::: Recorded information
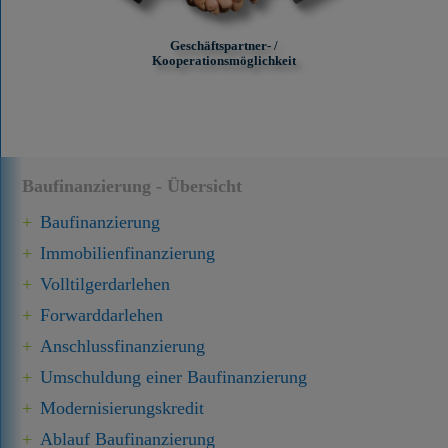
Geschäftspartner- /
Kooperationsmöglichkeit
Baufinanzierung - Übersicht
Baufinanzierung
Immobilien­finanzierung
Volltilgerdarlehen
Forward­darlehen
Anschluss­finanzierung
Umschuldung einer Baufinanzierung
Modernisierungskredit
Ablauf Baufinanzierung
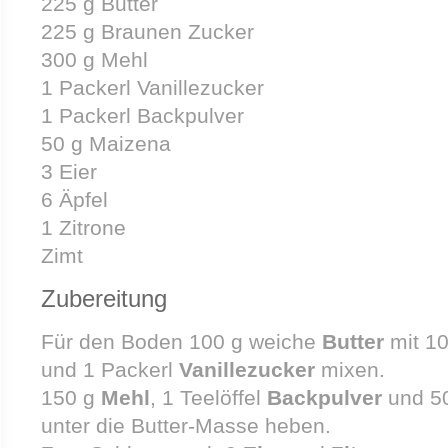
225 g Butter
225 g Braunen Zucker
300 g Mehl
1 Packerl Vanillezucker
1 Packerl Backpulver
50 g Maizena
3 Eier
6 Äpfel
1 Zitrone
Zimt
Zubereitung
Für den Boden 100 g weiche
Butter
mit 1
und 1 Packerl
Vanillezucker
mixen.
150 g
Mehl
, 1 Teelöffel
Backpulver
und 5
unter die Butter-Masse heben.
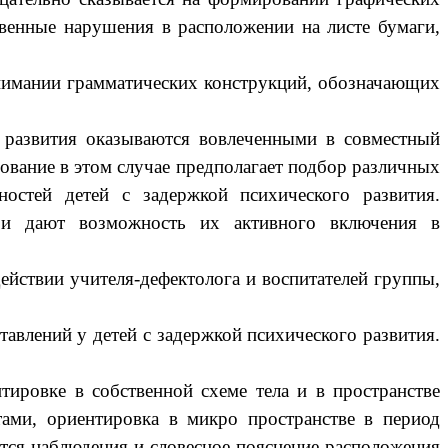
венные нарушения в расположении на листе бумаги,
онимании грамматических конструкций, обозначающих
 развития оказываются вовлеченными в совместный
вание в этом случае предполагает подбор различных
остей детей с задержкой психического развития.
 и дают возможность их активного включения в
ействии учителя-дефектолога и воспитателей группы,
авлений у детей с задержкой психического развития.
тировке в собственной схеме тела и в пространстве
ами, ориентировка в микро пространстве в период
тся наблюдения и словесное пояснение расположения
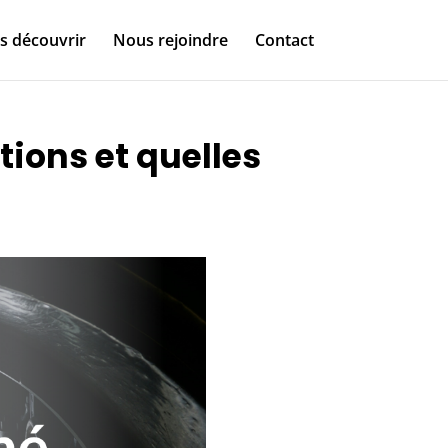
s découvrir
Nous rejoindre
Contact
tions et quelles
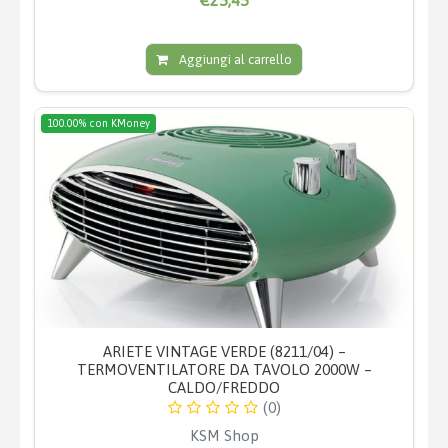
Aggiungi al carrello
100.00% con KMoney
ARIETE VINTAGE VERDE (8211/04) –
TERMOVENTILATORE DA TAVOLO 2000W –
CALDO/FREDDO
(0)
KSM Shop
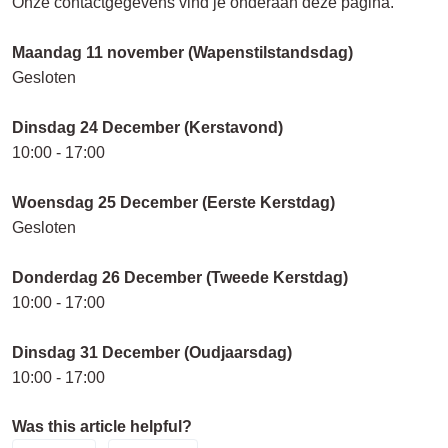
Onze contactgegevens vind je onderaan deze pagina.
Maandag 11 november (Wapenstilstandsdag)
Gesloten
Dinsdag 24 December (Kerstavond)
10:00 - 17:00
Woensdag 25 December (Eerste Kerstdag)
Gesloten
Donderdag 26 December (Tweede Kerstdag)
10:00 - 17:00
Dinsdag 31 December (Oudjaarsdag)
10:00 - 17:00
Was this article helpful?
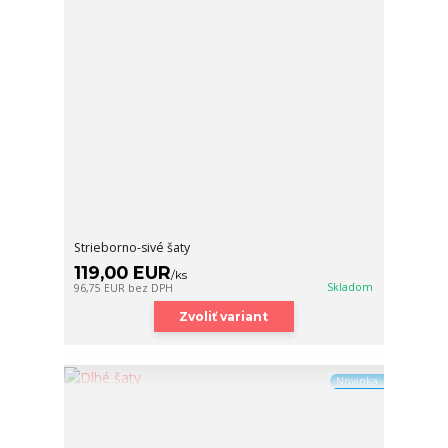
Strieborno-sivé šaty
119,00 EUR
/
ks
Skladom
96,75 EUR
bez DPH
Zvoliť variant
Novinka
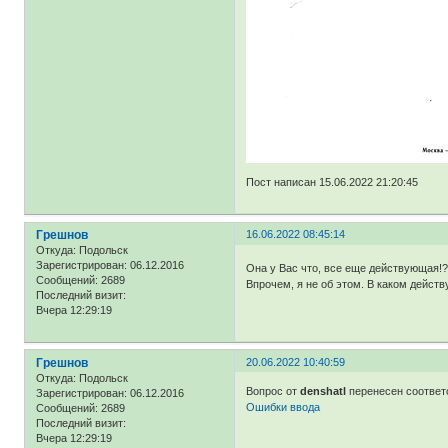
Пост написан 15.06.2022 21:20:45
Грешнов
16.06.2022 08:45:14
Откуда:
Подольск
Зарегистрирован
: 06.12.2016
Она у Вас что, все еще действующая
Сообщений:
2689
Впрочем, я не об этом. В каком дейс
Последний визит:
Вчера 12:29:19
Грешнов
20.06.2022 10:40:59
Откуда:
Подольск
Вопрос от
denshatl
перенесен соответ
Зарегистрирован
: 06.12.2016
Ошибки ввода
Сообщений:
2689
Последний визит:
Вчера 12:29:19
::::::
• _Work instruction_:
Change "Modernisierungskredit" to "Sanierungskredit" in the lines running from the start of the rows through the line that contains "Ablauf Baufinanzierung", inclusive, and write those lines out again with nothing else altered. Leave the pictures out of your answer.

• _Task response_:
Geschäftspartner- /
Kooperationsmöglichkeit
Baufinanzierung - Übersicht
Baufinanzierung
Immobilien­finanzierung
Volltilgerdarlehen
Forward­darlehen
Anschluss­finanzierung
Umschuldung einer Baufinanzierung
Sanierungskredit
Ablauf Baufinanzierung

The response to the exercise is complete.